Der Vortrag stellt jedoch nicht die in jüngerer Zeit relativierte Gewaltgeschichte in den Mittelpunkt. Das Interesse gilt den Ideen politischer Gestaltung und Teilhabe an einer künftigen, eben sozialistisch-räterepublikanischen Verfassung Bayerns, später Deutschlands, wie sie von Jüdinnen und Juden geäußert wurden.
Seit bald zehn Jahren besteht die Gastprofessur für Jüdische Kulturgeschichte an der Universität Augsburg. Sie erweitert das kulturgeschichtliche Spektrum der Universität um Aspekte jüdischen Lebens und jüdischer Kultur.

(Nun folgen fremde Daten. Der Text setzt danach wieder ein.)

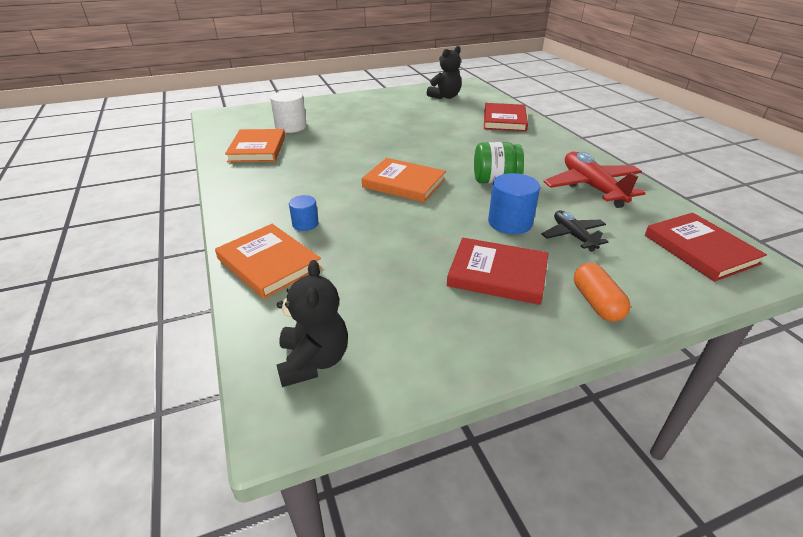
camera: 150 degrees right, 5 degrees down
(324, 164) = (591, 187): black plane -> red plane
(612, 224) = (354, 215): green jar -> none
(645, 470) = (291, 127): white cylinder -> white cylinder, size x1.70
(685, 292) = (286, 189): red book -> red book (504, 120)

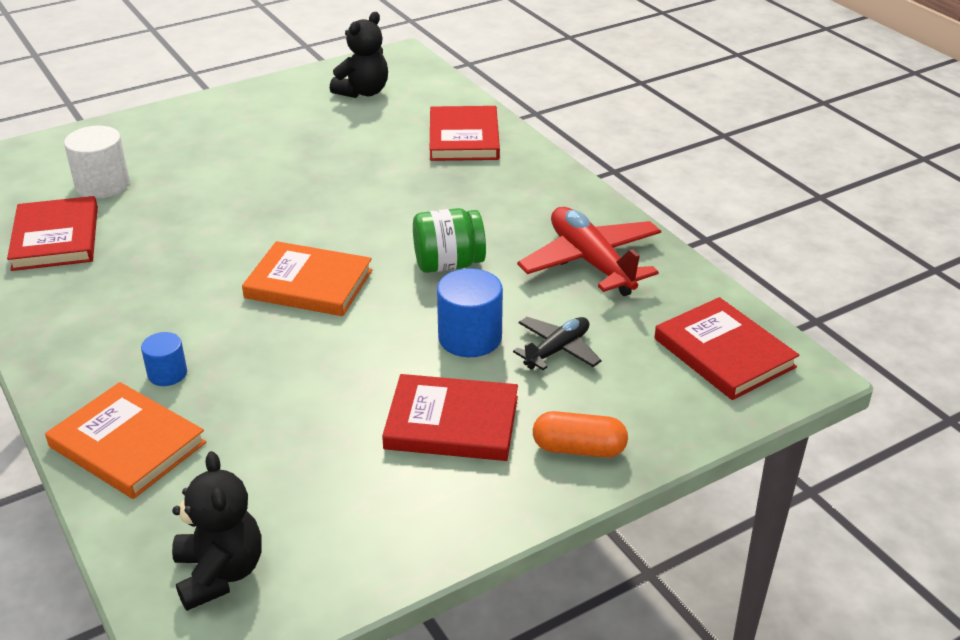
camera: 10 degrees left, 0 degrees up
(257, 149) = (56, 238): orange book -> red book
(573, 236) = (557, 350): black plane -> black plane turned 75 degrees clockwise
(596, 303) = (579, 449): orange capsule -> orange capsule turned 60 degrees counterclockwise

2026 hält apl. Prof. Dr. Thomas Meyer von der Ludwig-Maximilians-Universität München die Professur. Seine Schwerpunkte sind Ideengeschichte und jüdische Philosophie des 19./20. Jahrhunderts sowie Kulturphilosophie. Sein Forschungsthema in Augsburg ist auch das Thema der Vortragsreihe: „Deutsches Judentum in der Weimarer Republik. Erwartungen, Diskussionen, Verteidigung der Republik“. Die drei öffentlichen Vorträge setzen sich mit der Gründung, der Etablierung und dem Ende der Weimarer Republik auseinander.